### TASK DESCRIPTION
Copy out only the span from the line with "#1 grey sandpaper piece [410,580,519,675]" to the end of the data, both ends kept, word for word.

### SOURCE MATERIAL
◆ ◆ ◆ ◆ ◆

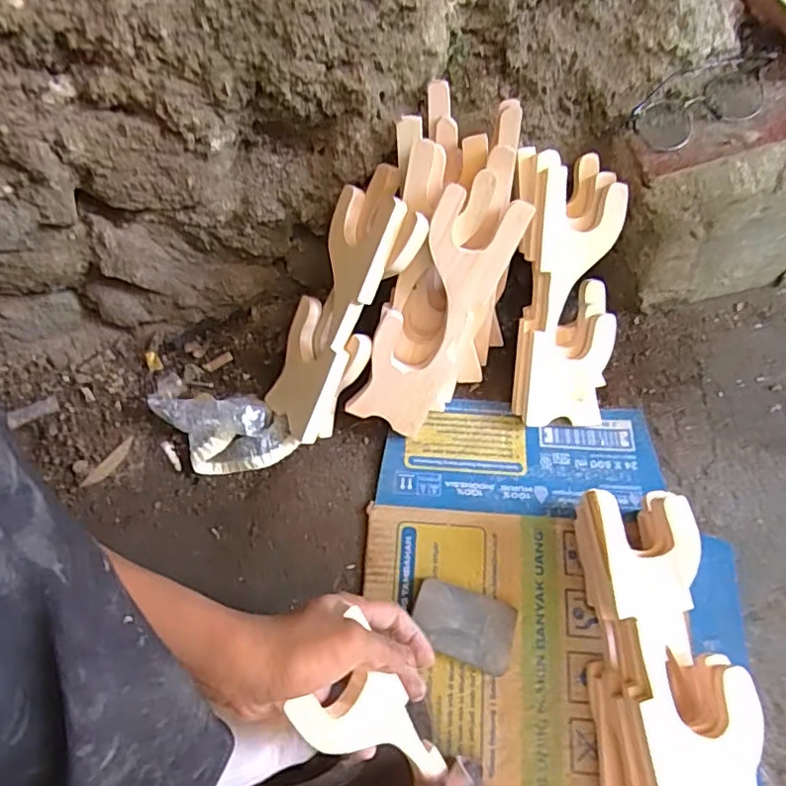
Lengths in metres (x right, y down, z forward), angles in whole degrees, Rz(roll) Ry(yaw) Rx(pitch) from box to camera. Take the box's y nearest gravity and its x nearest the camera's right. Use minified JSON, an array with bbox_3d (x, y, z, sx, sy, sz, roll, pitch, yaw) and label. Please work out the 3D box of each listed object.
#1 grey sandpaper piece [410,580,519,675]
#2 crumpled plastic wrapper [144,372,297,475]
[{"bbox_3d":[0.058,0.190,0.471,0.085,0.027,0.054,16,69,8],"label":"grey sandpaper piece"},{"bbox_3d":[-0.166,0.030,0.542,0.144,0.034,0.081,12,68,6],"label":"crumpled plastic wrapper"}]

◆ ◆ ◆ ◆ ◆

### SOLUTION TO THIS EXERCISE
#1 grey sandpaper piece [410,580,519,675]
#2 crumpled plastic wrapper [144,372,297,475]
[{"bbox_3d":[0.058,0.190,0.471,0.085,0.027,0.054,16,69,8],"label":"grey sandpaper piece"},{"bbox_3d":[-0.166,0.030,0.542,0.144,0.034,0.081,12,68,6],"label":"crumpled plastic wrapper"}]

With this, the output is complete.